| THE TASK |
From the listing below, copy only the lines running from the line that contains "v.Material = Enum.Material.SmoothPlastic" to the line that contains "v.GlobalShadows = false", both included.

[Opening THE DATA section]

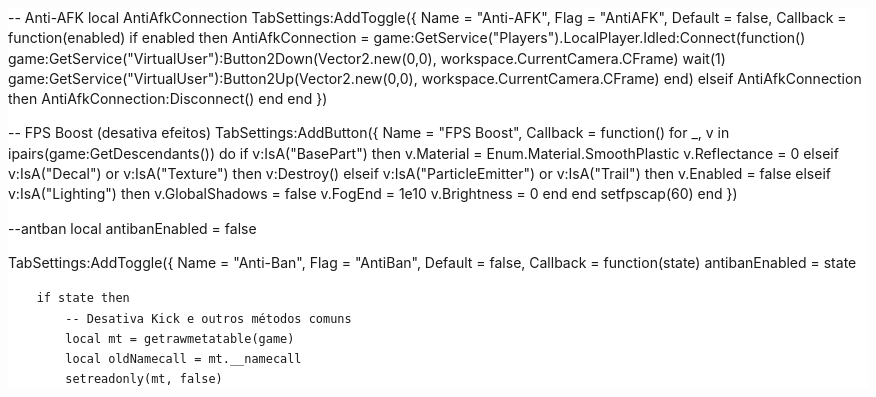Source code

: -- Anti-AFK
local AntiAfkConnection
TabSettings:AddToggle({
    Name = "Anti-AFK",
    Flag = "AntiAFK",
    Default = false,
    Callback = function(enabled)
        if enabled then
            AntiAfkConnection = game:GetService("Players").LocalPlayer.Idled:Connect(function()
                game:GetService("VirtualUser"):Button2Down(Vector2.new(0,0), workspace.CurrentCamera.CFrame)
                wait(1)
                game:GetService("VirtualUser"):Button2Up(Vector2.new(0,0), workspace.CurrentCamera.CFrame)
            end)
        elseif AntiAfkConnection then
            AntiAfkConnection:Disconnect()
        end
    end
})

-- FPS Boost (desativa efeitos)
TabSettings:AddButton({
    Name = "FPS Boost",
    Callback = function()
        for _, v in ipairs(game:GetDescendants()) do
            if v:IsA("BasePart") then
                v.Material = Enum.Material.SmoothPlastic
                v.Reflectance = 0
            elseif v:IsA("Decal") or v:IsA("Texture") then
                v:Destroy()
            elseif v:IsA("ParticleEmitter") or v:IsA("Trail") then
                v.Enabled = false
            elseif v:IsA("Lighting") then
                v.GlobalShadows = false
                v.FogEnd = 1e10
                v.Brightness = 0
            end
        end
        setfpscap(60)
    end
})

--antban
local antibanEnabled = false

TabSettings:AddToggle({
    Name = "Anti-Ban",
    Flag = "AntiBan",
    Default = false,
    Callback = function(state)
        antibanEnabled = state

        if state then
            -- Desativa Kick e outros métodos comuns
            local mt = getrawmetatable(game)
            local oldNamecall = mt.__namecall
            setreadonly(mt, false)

[Closing THE DATA section]

| EXPECTED ANSWER |
                v.Material = Enum.Material.SmoothPlastic
                v.Reflectance = 0
            elseif v:IsA("Decal") or v:IsA("Texture") then
                v:Destroy()
            elseif v:IsA("ParticleEmitter") or v:IsA("Trail") then
                v.Enabled = false
            elseif v:IsA("Lighting") then
                v.GlobalShadows = false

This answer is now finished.